SAA launches pilot project focusing on e-Extension and e-Learning services to mitigate the effects of COVID-19 in Mali
SAA COVID-19 newsletter has been published. This edition is written about the situation in Mali.
As of 20 January, Mali has recorded 7,880 positive cases of COVID-19 and registered 317 deaths. In mid-April this year, the Sasakawa Africa Association (SAA) conducted a rapid assessment to identify the impact of COVID-19 across its focus countries, including Mali. The study found that smallholder farmers reported disruption to the provision of agricultural extension and advisory services, which resulted in limited access to training and capacity building opportunities, as well as agricultural technologies.
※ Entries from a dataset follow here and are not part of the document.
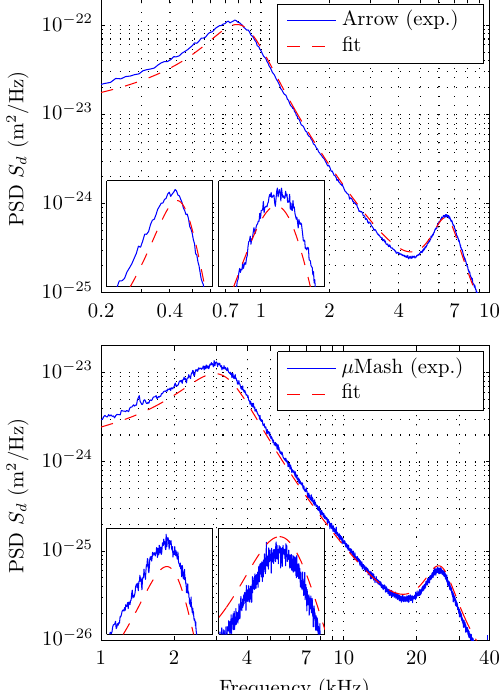
Figure 5. Comparisons of the quality of the fits of the PSDs for both cantilevers used. ( Top ) The Arrow TL1, NanoWorld cantilever produces an optimized fit that has a notorious mismatch in the resonances frequencies. Insets: details of the fits for the first and the second cantilever resonance; ( Bottom ) Same as the top curve for the MikroMasch (HQ:CSC38) cantilever. Insets: the fit with the Sader’s model captures both resonances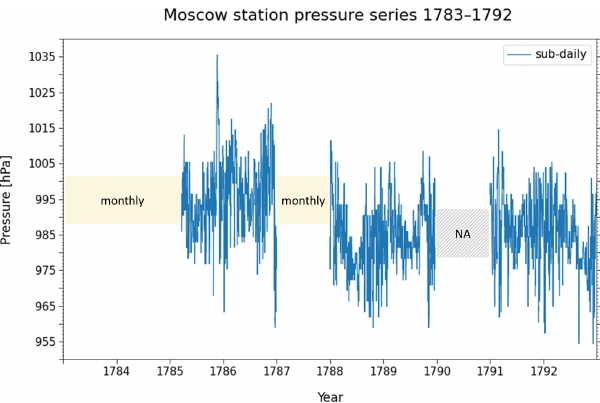
Figure 6. Station pressure series of Moscow for the period from 1783 to 1792. Shown are sub-daily values in hectopascals (blue) and shade areas that represent the availability of monthly data (yellow) or no available data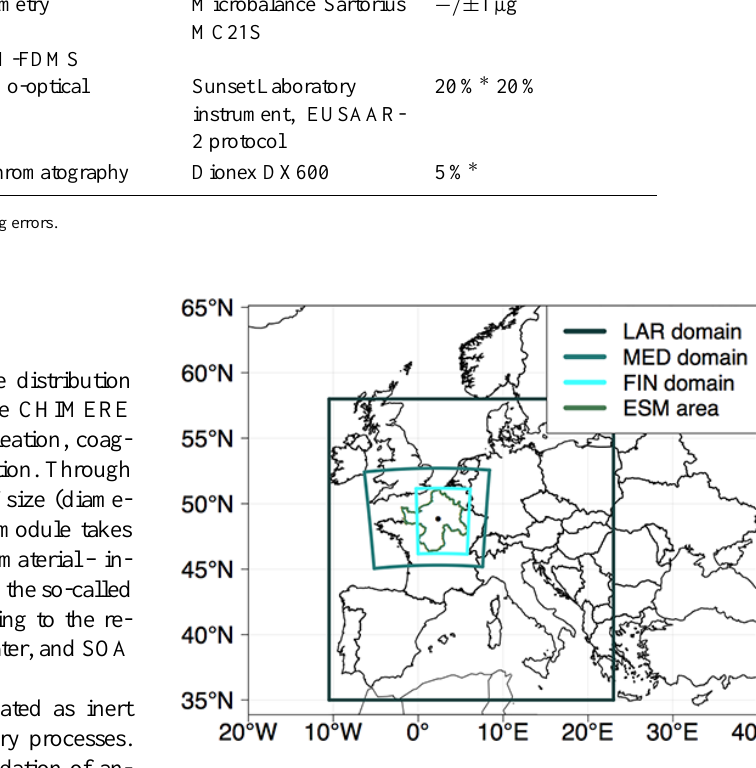
Figure 1. Nested domains used for the simulations, and ESM area of the bottom-up anthropogenic emission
Respondents also projected delays in the procurement and supply of agro-inputs, which led to delays in the execution of agricultural activities – such consequences can cause a significant reduction in productivity. Additionally, agro-processors reported that the performance of their businesses has been negatively affected, while stakeholders in financial institutions reported a reduction in the numbers of farmers servicing their financial loans. Restrictions on movement imposed by the government also led to the closure of training institutions – from pre-school to universities. As a result of the restrictions, over 3,000 students from the Sasakawa Africa Fund for Extension Education (SAFE) program partner universities were denied the benefits of face-to-face lectures. Having identified the scope and impact of COVID-19 on the agricultural sector in Mali, SAA’s survey proposed several recommendations to effectively mitigate the effects on smallholder farmers.